• **Problem description**: Every line of the records below that holds the word "round" belongs in the answer.

========================

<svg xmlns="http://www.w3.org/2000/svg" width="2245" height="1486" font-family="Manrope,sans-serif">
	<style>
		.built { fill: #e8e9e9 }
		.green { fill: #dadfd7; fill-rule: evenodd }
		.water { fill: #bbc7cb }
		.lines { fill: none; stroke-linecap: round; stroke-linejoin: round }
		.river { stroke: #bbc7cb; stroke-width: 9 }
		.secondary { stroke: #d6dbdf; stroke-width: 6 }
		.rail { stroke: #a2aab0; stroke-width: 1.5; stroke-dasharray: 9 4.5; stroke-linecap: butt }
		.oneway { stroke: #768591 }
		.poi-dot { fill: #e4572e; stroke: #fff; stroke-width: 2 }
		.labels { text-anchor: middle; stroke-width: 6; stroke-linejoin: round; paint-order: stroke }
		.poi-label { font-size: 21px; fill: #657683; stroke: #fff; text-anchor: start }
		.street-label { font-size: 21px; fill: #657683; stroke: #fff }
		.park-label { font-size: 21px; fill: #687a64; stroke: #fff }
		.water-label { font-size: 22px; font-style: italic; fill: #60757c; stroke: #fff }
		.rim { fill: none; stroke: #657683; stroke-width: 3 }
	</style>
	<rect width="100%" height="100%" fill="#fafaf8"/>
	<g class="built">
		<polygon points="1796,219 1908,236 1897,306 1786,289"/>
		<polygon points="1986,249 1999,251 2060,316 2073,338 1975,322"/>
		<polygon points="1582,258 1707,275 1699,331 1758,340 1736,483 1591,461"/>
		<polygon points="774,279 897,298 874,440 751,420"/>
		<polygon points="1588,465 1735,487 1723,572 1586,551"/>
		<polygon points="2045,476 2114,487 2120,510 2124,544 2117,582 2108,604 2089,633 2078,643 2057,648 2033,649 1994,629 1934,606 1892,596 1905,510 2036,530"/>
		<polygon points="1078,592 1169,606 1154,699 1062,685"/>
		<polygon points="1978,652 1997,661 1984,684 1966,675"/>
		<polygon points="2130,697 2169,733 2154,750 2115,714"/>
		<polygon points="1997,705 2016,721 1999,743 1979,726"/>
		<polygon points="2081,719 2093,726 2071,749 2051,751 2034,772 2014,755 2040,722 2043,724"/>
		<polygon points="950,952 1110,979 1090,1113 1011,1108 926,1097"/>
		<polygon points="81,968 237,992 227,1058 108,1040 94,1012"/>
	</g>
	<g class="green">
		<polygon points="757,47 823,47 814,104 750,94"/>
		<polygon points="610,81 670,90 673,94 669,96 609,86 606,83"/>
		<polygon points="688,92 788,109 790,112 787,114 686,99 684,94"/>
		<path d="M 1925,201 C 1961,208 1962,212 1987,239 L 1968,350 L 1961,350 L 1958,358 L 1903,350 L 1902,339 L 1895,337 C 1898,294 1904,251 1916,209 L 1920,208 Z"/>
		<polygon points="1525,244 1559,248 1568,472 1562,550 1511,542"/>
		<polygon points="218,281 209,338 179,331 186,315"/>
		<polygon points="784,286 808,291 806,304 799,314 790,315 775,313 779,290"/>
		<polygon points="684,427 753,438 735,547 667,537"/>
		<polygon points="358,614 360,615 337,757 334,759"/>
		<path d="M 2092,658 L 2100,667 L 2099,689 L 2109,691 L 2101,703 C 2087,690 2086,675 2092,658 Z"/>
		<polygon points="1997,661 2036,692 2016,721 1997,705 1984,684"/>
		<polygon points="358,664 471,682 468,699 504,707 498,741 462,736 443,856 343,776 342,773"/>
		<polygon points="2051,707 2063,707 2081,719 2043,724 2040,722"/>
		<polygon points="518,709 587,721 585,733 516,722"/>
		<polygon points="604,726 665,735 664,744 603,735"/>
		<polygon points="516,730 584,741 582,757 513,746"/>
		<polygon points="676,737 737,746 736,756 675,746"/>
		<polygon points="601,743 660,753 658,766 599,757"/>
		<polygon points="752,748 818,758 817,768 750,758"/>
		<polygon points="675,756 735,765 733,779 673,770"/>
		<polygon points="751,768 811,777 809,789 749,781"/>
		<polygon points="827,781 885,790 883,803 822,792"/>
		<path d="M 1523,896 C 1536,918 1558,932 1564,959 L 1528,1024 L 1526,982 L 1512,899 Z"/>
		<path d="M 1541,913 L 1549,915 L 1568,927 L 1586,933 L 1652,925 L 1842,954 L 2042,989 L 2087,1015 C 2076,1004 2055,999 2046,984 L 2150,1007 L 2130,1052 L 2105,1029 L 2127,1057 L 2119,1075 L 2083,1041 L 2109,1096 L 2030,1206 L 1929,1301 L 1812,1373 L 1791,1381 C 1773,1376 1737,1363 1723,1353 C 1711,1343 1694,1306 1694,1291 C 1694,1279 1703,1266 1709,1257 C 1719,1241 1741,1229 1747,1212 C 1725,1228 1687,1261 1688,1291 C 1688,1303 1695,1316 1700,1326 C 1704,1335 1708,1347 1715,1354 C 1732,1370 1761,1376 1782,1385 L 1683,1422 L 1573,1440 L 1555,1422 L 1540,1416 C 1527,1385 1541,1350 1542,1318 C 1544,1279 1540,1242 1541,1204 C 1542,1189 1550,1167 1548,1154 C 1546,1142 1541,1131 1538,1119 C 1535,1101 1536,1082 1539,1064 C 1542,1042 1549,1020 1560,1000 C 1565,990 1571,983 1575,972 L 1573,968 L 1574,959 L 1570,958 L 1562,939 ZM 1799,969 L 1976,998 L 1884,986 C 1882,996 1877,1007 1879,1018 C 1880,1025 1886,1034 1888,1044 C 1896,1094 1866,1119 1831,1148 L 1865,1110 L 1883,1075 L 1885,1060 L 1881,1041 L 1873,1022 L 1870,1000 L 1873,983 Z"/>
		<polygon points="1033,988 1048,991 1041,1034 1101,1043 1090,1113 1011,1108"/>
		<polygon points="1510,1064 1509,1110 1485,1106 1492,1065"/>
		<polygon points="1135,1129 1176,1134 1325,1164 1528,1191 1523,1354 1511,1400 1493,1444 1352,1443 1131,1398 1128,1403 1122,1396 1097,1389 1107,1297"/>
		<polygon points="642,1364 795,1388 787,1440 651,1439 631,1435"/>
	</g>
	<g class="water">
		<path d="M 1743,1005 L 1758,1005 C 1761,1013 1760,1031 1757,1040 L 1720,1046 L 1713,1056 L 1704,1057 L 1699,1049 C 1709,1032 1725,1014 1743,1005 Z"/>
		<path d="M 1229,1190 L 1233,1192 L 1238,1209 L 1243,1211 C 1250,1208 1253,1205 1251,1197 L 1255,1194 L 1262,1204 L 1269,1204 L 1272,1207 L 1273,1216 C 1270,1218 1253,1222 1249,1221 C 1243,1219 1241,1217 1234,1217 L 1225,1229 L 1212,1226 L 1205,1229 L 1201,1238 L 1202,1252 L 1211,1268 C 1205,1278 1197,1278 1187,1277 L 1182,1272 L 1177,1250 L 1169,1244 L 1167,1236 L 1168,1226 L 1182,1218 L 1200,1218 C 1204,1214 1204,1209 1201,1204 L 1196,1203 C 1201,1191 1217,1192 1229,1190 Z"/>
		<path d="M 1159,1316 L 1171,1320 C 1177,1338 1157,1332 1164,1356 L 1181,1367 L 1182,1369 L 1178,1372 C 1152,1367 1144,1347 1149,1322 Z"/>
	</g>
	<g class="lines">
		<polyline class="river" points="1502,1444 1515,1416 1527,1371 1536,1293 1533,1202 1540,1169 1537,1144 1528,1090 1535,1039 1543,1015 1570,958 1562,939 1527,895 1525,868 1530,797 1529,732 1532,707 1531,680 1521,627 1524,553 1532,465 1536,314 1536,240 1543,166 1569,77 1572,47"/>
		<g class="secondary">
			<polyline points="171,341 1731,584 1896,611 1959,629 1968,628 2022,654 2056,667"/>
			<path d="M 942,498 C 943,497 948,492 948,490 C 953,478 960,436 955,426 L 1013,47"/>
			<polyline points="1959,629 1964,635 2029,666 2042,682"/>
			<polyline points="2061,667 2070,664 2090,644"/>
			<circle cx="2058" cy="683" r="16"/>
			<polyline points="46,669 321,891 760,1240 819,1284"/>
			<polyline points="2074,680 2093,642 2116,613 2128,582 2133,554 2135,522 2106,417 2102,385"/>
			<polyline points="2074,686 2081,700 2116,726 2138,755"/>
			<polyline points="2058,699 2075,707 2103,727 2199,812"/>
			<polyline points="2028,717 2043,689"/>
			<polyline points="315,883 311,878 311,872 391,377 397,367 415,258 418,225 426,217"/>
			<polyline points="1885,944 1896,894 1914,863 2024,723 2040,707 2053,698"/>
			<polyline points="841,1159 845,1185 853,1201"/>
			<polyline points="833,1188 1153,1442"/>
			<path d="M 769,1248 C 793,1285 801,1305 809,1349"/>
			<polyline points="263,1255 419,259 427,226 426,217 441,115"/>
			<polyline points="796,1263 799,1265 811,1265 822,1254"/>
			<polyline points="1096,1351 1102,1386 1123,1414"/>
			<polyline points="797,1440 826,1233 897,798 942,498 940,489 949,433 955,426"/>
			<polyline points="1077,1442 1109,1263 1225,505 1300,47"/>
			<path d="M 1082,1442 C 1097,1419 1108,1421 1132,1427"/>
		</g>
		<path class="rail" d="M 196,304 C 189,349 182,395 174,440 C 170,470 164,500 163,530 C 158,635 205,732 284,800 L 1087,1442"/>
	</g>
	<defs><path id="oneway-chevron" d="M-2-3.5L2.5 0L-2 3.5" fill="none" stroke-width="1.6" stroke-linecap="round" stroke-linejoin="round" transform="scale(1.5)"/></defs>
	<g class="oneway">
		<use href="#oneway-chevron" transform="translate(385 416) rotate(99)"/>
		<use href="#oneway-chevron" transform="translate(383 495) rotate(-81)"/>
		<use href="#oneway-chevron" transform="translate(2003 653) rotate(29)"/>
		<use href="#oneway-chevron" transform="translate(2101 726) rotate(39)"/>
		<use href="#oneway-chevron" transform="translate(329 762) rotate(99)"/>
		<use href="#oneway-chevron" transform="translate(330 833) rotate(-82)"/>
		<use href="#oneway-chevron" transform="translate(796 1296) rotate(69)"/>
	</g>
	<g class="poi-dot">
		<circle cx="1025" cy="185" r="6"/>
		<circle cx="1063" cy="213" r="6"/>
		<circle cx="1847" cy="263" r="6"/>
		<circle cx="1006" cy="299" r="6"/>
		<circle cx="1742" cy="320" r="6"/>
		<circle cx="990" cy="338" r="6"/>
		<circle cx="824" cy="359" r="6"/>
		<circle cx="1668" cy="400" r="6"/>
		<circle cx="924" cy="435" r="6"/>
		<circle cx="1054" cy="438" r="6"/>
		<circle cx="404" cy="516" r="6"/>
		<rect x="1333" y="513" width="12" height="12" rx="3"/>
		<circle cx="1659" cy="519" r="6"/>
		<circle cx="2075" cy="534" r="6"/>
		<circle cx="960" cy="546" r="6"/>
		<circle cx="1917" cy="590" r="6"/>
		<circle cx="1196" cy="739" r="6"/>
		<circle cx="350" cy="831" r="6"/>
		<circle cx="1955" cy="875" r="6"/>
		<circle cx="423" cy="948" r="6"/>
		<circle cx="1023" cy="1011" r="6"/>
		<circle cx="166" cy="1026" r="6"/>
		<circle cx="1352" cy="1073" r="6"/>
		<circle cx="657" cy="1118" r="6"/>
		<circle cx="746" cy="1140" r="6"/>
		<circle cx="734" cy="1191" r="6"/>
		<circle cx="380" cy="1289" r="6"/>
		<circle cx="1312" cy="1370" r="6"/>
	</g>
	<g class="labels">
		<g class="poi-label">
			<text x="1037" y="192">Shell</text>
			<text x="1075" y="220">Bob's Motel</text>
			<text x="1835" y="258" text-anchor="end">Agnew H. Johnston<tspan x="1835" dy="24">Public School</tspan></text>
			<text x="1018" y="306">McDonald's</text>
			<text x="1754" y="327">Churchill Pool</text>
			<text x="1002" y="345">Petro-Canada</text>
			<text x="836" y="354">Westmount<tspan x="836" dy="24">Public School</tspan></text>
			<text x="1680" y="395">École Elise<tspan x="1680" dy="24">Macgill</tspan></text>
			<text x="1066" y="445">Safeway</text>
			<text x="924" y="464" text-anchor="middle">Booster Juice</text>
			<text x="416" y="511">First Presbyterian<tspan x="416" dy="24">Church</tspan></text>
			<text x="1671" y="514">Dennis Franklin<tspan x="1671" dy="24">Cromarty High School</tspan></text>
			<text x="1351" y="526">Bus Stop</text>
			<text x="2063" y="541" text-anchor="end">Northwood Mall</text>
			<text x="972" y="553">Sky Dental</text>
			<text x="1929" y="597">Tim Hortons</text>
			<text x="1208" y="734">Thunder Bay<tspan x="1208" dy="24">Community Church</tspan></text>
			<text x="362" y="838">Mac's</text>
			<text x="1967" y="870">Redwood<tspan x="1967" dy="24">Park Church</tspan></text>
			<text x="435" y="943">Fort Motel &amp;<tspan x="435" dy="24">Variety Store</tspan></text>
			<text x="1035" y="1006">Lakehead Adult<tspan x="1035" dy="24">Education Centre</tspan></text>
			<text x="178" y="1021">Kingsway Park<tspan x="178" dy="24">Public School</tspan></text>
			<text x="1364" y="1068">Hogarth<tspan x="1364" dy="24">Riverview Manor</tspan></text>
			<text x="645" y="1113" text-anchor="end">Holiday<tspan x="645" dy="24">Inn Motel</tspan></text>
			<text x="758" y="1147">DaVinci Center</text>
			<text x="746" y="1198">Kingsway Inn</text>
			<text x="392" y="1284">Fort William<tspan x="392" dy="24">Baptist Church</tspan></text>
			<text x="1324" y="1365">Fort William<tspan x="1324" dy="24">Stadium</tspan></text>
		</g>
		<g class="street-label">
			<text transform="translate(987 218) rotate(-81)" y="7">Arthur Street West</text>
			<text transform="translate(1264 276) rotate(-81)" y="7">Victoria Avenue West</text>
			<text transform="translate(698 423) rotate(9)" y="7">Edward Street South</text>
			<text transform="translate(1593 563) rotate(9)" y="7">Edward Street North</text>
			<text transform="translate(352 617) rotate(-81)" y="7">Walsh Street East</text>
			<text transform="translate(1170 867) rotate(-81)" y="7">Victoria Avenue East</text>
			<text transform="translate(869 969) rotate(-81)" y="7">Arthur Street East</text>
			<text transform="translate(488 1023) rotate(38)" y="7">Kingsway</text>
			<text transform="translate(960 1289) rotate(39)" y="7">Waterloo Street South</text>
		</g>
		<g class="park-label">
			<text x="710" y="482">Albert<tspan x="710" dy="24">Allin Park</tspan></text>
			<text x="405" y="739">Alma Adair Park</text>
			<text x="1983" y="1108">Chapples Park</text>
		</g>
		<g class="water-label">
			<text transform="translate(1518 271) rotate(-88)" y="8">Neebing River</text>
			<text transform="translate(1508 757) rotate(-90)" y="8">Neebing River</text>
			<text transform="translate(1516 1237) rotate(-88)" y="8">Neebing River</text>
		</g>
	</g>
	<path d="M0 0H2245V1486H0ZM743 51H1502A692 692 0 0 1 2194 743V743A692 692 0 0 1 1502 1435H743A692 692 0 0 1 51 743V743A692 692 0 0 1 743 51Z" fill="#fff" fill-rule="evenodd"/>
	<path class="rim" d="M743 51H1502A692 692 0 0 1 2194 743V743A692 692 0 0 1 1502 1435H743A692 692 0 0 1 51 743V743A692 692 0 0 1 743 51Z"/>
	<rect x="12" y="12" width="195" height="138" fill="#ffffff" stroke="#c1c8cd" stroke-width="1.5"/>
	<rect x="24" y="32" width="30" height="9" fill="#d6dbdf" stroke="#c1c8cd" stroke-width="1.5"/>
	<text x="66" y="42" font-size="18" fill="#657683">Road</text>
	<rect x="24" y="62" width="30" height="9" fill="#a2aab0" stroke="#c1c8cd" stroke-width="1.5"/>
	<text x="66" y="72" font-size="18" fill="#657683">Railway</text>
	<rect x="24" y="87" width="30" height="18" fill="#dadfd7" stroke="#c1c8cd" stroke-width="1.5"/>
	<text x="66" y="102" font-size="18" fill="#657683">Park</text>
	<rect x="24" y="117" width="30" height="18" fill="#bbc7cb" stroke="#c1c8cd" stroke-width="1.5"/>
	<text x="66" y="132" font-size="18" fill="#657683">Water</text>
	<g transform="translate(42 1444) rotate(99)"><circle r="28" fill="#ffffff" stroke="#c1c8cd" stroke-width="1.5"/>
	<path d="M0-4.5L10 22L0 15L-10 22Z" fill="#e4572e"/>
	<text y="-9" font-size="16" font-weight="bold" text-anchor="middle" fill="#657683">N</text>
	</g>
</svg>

========================

• **Your response**:
		.lines { fill: none; stroke-linecap: round; stroke-linejoin: round }
		.labels { text-anchor: middle; stroke-width: 6; stroke-linejoin: round; paint-order: stroke }
	<defs><path id="oneway-chevron" d="M-2-3.5L2.5 0L-2 3.5" fill="none" stroke-width="1.6" stroke-linecap="round" stroke-linejoin="round" transform="scale(1.5)"/></defs>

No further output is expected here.